La guerre a été déclenchée fin février par une attaque américano-israélienne contre la République islamique. L’Iran avait ensuite frappé des pays voisins alliés de Washington et fermé le détroit, ce qui avait provoqué une forte hausse des cours pétroliers.

Les États-Unis ont, en réponse, imposé un blocus aux ports iraniens. L’Organisation maritime internationale a indiqué en juillet que des centaines de navires, avec environ 6 000 marins à bord, restaient bloqués dans le golfe Persique depuis le début du conflit au Moyen-Orient.

Le prix de l’essence alimente le coût politique de la guerre

Donald Trump a de nouveau lié l’intervention américaine à la question nucléaire iranienne. Alors qu’une des justifications avancées pour l’attaque de fin février concernait la crainte de voir Téhéran se doter de l’arme nucléaire, le président américain a promis que l’Iran ne l’obtiendrait « jamais ».

Les autorités iraniennes rejettent cette accusation et affirment défendre uniquement leur droit au nucléaire civil. Donald Trump a parallèlement assumé l’impact du conflit sur les consommateurs américains : « Si vous devez payer un peu plus » pour l’essence, « c'est ok. (...) Je ne m'excuserai jamais. J'ai pris la bonne décision ».

Vendredi, le prix de l’essence aux États-Unis dépassait de plus de 35 % son niveau d’avant-guerre, avec des hausses importantes également observées ailleurs dans le monde. Le conflit reste impopulaire et la hausse du coût de la vie a contribué à une forte baisse de la cote de popularité du président américain.
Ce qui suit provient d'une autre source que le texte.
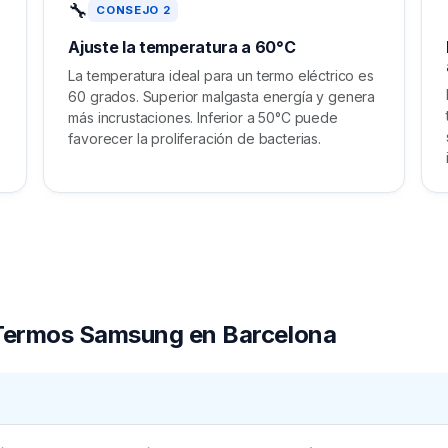
🔧
CONSEJO 2
Ajuste la temperatura a 60°C
e
La temperatura ideal para un termo eléctrico es
60 grados. Superior malgasta energía y genera
más incrustaciones. Inferior a 50°C puede
favorecer la proliferación de bacterias.
 Termos Samsung en Barcelona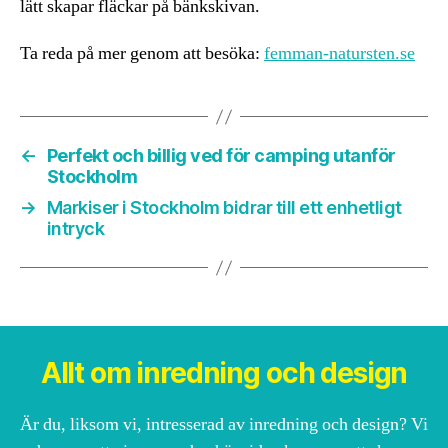
lätt skapar fläckar på bänkskivan.
Ta reda på mer genom att besöka:
femman-natursten.se
←
Perfekt och billig ved för camping utanför
Stockholm
→
Markiser i Stockholm bidrar till ett enhetligt
intryck
Allt om inredning och design
Är du, liksom vi, intresserad av inredning och design? Vi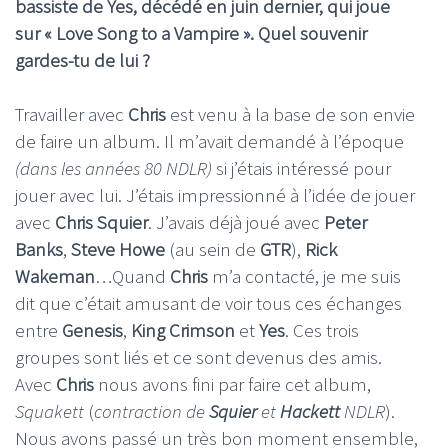
bassiste de Yes, décédé en juin dernier, qui joue
sur « Love Song to a Vampire ». Quel souvenir
gardes-tu de lui ?
Travailler avec
Chris
est venu à la base de son envie
de faire un album. Il m’avait demandé à l’époque
(dans les années 80 NDLR)
si j’étais intéressé pour
jouer avec lui. J’étais impressionné à l’idée de jouer
avec
Chris Squier
. J’avais déjà joué avec
Peter
Banks
,
Steve Howe
(au sein de
GTR
),
Rick
Wakeman
…Quand
Chris
m’a contacté, je me suis
dit que c’était amusant de voir tous ces échanges
entre
Genesis
,
King Crimson
et
Yes
. Ces trois
groupes sont liés et ce sont devenus des amis.
Avec
Chris
nous avons fini par faire cet album,
Squakett
(
contraction de
Squier
et
Hackett
NDLR
).
Nous avons passé un très bon moment ensemble,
Le protocole d’accord conclu en juin entre les États-Unis et l’Iran pour installer une sortie durable de guerre a échoué début juillet, notamment à cause des divergences sur Ormuz. Les frappes ont repris de part et d’autre après cet échec, même si leur intensité a diminué ces derniers jours.

Washington privilégie la pression économique

Les négociations entre les belligérants restent bloquées. Après avoir menacé à plusieurs reprises de frapper massivement l’Iran faute d’accord sur Ormuz, Donald Trump semble désormais s’orienter vers une posture plus attentiste, appuyée sur la contrainte économique.

Le secrétaire américain au Trésor Scott Bessent a menacé jeudi l’Iran d’un isolement économique « comme le monde n'en a jamais vu ». Cette pression s’ajoute au blocus américain visant les ports iraniens et au différend sur le statut opérationnel du détroit.

Sur le terrain maritime, des attaques régulièrement attribuées à l’Iran continuent de viser des navires empruntant Ormuz. Les Émirats arabes unis ont accusé vendredi l’Iran d’avoir frappé deux navires affiliés à la compagnie pétrolière publique Adnoc pendant leur passage dans le détroit.

De l’autre côté de la péninsule arabique, en mer Rouge, les rebelles yéménites Houthis, alliés de Téhéran, ciblent des navires saoudiens ou des infrastructures pétrolières en Arabie saoudite, pays allié des États-Unis.